During the action, the characters can kneel and can take advantage of some roofs to reduce the rate of being hit by opponents. But the cover system is very limited, the fire reagent is limited to a single counter and automatic, there are not options of stealth. Shadowrun Returns can not compete with the major representatives of the genre RPG like Fallout or Arcanum or Baldur's Gate. However dialogues and skill work well, the atmosphere is great and the campaign is fun. A good title.
Not bad, not excellent, just right.OMGmyFACE | Feb. 5, 2014 | See all OMGmyFACE's reviews »
I like to give scores to reviews that reflect how much in terms of percentage I feel the game is worth. 79% is about right. It's way better than the Vista FPS (which I still harbor great resentment towards since it was announced days before I got to pitch a better version at PAX - yes I'm mad!) but I felt it was inferior to the Genesis and SNES titles from way back. While the style of the gameplay harkens back to the old-school with its isometric strategy RPG system, it also suffers from quite a bit of "modern game design." There are a few cons to the pros but they're worth mentioning if you're thinking about tossing $20 at this.
- Aside from the cheesy dialogue that befalls the typical video game protagonist (choice A: bravado, choice B: snarky condescension, choice C: heroic promise, choice D: Malkavian), your character doesn't actually have to do anything if you're good enough at controlling the rest of your party. Makes it less of an RPG and more of a PG.

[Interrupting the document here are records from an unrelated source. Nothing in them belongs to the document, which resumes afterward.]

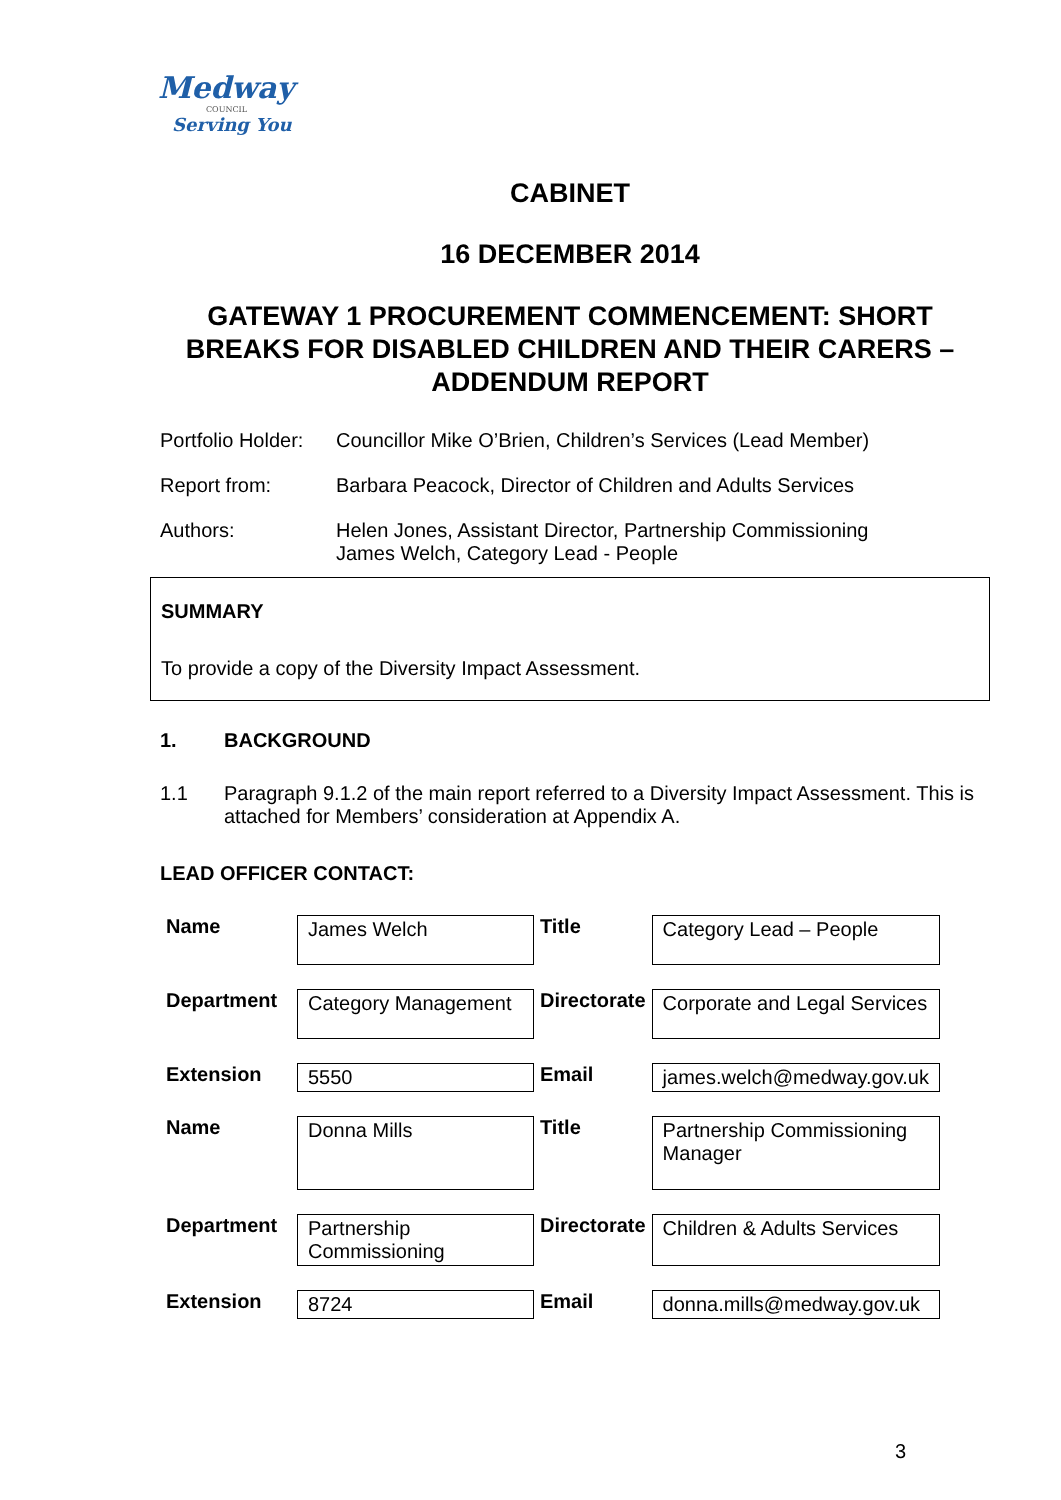Medway
COUNCIL
Serving You
CABINET
16 DECEMBER 2014
GATEWAY 1 PROCUREMENT COMMENCEMENT: SHORT BREAKS FOR DISABLED CHILDREN AND THEIR CARERS – ADDENDUM REPORT
Portfolio Holder:
Councillor Mike O’Brien, Children’s Services (Lead Member)
Report from:
Barbara Peacock, Director of Children and Adults Services
Authors:
Helen Jones, Assistant Director, Partnership Commissioning
James Welch, Category Lead - People
SUMMARY
To provide a copy of the Diversity Impact Assessment.
1. BACKGROUND
1.1 Paragraph 9.1.2 of the main report referred to a Diversity Impact Assessment. This is attached for Members’ consideration at Appendix A.
LEAD OFFICER CONTACT:
| Name | James Welch | Title | Category Lead – People |
| Department | Category Management | Directorate | Corporate and Legal Services |
| Extension | 5550 | Email | james.welch@medway.gov.uk |
| Name | Donna Mills | Title | Partnership Commissioning Manager |
| Department | Partnership Commissioning | Directorate | Children & Adults Services |
| Extension | 8724 | Email | donna.mills@medway.gov.uk |
3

2a. The autosave feature they're proud of is not something you're going to enjoy as it saves between scene changes only - forcing you to keep whatever terrible choices or equipment you've got at the time, which could be justified as "challenging but not unfair" if it weren't for the fact that you can't prepare for them at all. Once you're done with a battle, it's either immediately into the next one or you're in a story node.
2b. Those autosaves stay on your computer forever, even when you're past the point of being able to load them, which will clog up an invisible temp folder on your boot drive if you don't check on it.

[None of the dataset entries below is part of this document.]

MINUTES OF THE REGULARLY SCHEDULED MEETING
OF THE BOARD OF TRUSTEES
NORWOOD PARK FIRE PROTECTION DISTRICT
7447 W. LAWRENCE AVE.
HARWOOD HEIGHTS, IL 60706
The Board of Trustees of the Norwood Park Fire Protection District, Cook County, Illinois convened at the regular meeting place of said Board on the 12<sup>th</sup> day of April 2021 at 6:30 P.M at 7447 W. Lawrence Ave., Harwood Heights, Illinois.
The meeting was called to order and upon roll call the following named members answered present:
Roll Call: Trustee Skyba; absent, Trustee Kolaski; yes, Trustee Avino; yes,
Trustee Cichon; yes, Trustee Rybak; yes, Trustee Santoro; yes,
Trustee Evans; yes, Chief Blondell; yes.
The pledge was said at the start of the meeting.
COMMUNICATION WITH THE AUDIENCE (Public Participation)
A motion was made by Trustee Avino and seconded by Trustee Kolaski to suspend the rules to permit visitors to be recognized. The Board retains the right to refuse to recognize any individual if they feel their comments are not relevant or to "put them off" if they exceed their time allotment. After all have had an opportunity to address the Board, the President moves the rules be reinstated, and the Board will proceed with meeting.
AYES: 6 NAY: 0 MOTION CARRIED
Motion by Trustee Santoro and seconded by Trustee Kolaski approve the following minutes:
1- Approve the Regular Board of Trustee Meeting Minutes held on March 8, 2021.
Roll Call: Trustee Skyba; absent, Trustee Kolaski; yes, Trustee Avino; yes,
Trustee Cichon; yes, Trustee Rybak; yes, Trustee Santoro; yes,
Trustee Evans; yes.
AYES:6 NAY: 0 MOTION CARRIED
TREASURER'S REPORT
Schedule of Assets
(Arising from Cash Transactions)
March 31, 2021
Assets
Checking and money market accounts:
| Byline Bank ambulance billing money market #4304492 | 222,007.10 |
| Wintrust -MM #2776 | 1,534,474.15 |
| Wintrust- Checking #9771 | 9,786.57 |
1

- The campaign creator is the reason the game is more than $15 because the story they put in was way short. 10 hours. Maybe more if you're playing with a Decker, which the main campaign isn't suited for because guns and fireballs rule all even in the cyber age. If you don't see yourself dabbling with the creator for too long, maybe wait for a sale.
All that said, if you're still interested, by all means try it out. It's rare we get a high-falutin' cyberpunk RPG experience with all the grit and freon glow you want out of a game that bears the Shadowrun name.